You know when people say they have a gut feeling? They may be on to something. New research has uncovered some pretty amazing connections between our gut microbes and our overall health. Check out these cool facts about the human gut!
- It helps you crush your limits. Research shows an abundant strain of good bacteria called Lactobacillus helps your body use energy more efficiently to boost endurance. It also has anti-fatigue properties and may help increase muscle mass. Anyone up for a kickboxing class?
- It takes the edge off ‘that time of the month’. Being good to your gut can help ease the upset tummy and occasional bloating that comes with having your period. Another big benefit? A healthy gut produces hormones and neurotransmitters—including serotonin—that help keep mood swings to a minimum.

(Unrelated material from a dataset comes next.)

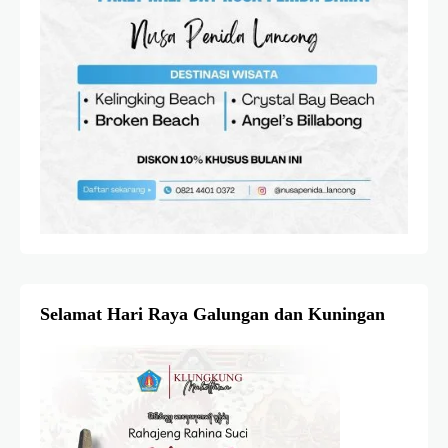
Selamat Hari Raya Galungan dan Kuningan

- It may be the source of those pesky food cravings. Sometimes called the body’s “second brain,” the gut has its own complex nervous system—and it may be the reason you seek out the chips and cookies in times of added stress.
- It gives new meaning to the words ‘healthy metabolism’. It may be time to quit yo-yo dieting and work on building your arsenal of beneficial gut bacteria. New research reveals that our gut microbes play a key role in how our bodies store fat, maintain healthy blood sugar, and support a healthy weight.
- Just like you, it functions better on a good night’s sleep. Too little sleep affects the more than 100 trillion bacterial cells living in your gut, which can lead to metabolic changes tied to type 2 diabetes and other obesity-related disorders.
- It helps when you’ve had a little too much. A few too many drinks can cause the liver to produce a chemical called acetaldehyde, which generally makes you feel like doo-doo after a night on the town. Probiotics—the good bacteria in your gut and in probiotic supplements—help combat the effects so you feel better.*
Nutrients. 2016 Apr; 8(4): 205. Published online 2016 Apr 7. doi: 10.3390/nu8040205. Lactobacillus plantarum TWK10 Supplementation Improves Exercise Performance and Increases Muscle Mass in Mice
Gend Med. 2009; 6(Suppl 2): 152–167. doi: 10.1016/j.genm.2009.03.004. Do Fluctuations in Ovarian Hormones Affect Gastrointestinal Symptoms in Women With Irritable Bowel Syndrome?
Molecular Metabolism. Volume 5, Issue 12, December 2016, Pages 1175–1186. Gut microbiota and glucometabolic alterations in response to recurrent partial sleep deprivation in normal-weight young individuals.